### Problem statement
Can you rewrite the part of the listing that opens with the line containing "3: (1420, 672)" and runs through the end of the listing, changing "1420" to "1402" and leaving everything else as it is?

### Exercise input
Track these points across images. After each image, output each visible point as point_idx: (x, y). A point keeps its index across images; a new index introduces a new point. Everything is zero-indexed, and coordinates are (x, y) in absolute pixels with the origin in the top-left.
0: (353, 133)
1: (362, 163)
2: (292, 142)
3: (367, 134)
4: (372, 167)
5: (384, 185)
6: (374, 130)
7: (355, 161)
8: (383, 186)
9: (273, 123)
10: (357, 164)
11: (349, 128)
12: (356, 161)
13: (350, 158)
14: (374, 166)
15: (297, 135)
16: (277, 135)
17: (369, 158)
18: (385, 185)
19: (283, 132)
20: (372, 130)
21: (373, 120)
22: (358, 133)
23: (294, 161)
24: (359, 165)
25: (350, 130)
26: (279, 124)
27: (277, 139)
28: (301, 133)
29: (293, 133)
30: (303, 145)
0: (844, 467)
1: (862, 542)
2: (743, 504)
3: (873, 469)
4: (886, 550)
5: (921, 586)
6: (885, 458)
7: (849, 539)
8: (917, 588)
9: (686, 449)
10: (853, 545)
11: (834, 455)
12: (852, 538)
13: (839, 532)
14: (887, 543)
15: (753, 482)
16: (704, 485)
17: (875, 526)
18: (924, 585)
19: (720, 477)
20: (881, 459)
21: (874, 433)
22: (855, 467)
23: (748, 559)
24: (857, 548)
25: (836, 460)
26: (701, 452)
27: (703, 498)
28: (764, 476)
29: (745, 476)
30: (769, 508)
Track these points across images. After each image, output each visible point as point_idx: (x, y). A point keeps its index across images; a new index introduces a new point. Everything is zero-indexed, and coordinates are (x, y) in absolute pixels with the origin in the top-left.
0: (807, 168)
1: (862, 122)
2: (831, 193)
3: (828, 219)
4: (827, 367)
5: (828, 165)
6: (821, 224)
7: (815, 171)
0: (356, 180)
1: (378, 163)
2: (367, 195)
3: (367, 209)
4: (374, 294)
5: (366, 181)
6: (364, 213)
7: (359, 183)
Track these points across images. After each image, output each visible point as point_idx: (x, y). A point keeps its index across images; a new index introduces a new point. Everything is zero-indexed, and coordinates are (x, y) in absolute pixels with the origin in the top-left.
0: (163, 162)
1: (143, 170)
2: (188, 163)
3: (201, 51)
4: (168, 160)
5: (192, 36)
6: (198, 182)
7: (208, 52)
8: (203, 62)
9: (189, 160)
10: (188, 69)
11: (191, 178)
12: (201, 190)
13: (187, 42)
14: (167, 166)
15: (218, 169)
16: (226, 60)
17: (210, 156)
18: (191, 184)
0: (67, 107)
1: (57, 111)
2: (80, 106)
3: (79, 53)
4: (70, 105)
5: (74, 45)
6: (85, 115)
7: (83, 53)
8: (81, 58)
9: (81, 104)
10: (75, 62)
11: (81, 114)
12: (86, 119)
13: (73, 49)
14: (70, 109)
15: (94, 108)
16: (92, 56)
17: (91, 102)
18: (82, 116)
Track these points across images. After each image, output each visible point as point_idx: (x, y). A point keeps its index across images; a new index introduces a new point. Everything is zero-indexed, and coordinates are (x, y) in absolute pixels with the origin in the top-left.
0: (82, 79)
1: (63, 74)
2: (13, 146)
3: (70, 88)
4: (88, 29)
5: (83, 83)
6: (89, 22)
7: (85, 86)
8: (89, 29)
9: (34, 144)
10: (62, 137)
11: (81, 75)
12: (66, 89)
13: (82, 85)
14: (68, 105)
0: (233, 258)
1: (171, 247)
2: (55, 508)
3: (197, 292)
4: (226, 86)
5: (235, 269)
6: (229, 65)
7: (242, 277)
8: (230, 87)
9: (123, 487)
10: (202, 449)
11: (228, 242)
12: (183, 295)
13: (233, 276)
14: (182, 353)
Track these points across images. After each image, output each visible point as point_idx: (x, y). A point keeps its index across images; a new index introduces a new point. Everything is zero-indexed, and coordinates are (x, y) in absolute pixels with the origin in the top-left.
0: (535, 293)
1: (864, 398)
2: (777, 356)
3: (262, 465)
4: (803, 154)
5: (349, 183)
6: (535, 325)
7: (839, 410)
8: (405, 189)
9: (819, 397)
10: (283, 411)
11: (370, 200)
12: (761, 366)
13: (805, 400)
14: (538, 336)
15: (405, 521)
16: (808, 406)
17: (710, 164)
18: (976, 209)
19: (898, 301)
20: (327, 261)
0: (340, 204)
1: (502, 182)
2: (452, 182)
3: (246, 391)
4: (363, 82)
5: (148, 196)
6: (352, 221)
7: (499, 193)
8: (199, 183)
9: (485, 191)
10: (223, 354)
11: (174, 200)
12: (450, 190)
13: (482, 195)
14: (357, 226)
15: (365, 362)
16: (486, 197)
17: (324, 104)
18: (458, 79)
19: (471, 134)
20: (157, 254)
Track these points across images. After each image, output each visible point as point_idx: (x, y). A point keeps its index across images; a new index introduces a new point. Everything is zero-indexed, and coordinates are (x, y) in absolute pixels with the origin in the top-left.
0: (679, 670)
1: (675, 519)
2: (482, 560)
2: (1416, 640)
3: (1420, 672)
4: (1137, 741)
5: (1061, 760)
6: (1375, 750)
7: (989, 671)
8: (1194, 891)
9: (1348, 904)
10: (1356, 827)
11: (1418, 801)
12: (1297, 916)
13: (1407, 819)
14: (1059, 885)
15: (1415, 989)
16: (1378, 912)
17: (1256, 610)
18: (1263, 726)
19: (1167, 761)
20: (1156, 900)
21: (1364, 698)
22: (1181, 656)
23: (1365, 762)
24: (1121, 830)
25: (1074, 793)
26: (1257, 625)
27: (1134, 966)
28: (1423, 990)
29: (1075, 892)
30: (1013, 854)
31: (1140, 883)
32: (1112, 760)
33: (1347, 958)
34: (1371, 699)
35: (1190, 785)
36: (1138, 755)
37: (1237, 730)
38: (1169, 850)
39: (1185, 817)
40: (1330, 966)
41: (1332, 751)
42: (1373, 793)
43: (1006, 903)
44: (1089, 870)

### Result below
3: (1402, 672)
4: (1137, 741)
5: (1061, 760)
6: (1375, 750)
7: (989, 671)
8: (1194, 891)
9: (1348, 904)
10: (1356, 827)
11: (1418, 801)
12: (1297, 916)
13: (1407, 819)
14: (1059, 885)
15: (1415, 989)
16: (1378, 912)
17: (1256, 610)
18: (1263, 726)
19: (1167, 761)
20: (1156, 900)
21: (1364, 698)
22: (1181, 656)
23: (1365, 762)
24: (1121, 830)
25: (1074, 793)
26: (1257, 625)
27: (1134, 966)
28: (1423, 990)
29: (1075, 892)
30: (1013, 854)
31: (1140, 883)
32: (1112, 760)
33: (1347, 958)
34: (1371, 699)
35: (1190, 785)
36: (1138, 755)
37: (1237, 730)
38: (1169, 850)
39: (1185, 817)
40: (1330, 966)
41: (1332, 751)
42: (1373, 793)
43: (1006, 903)
44: (1089, 870)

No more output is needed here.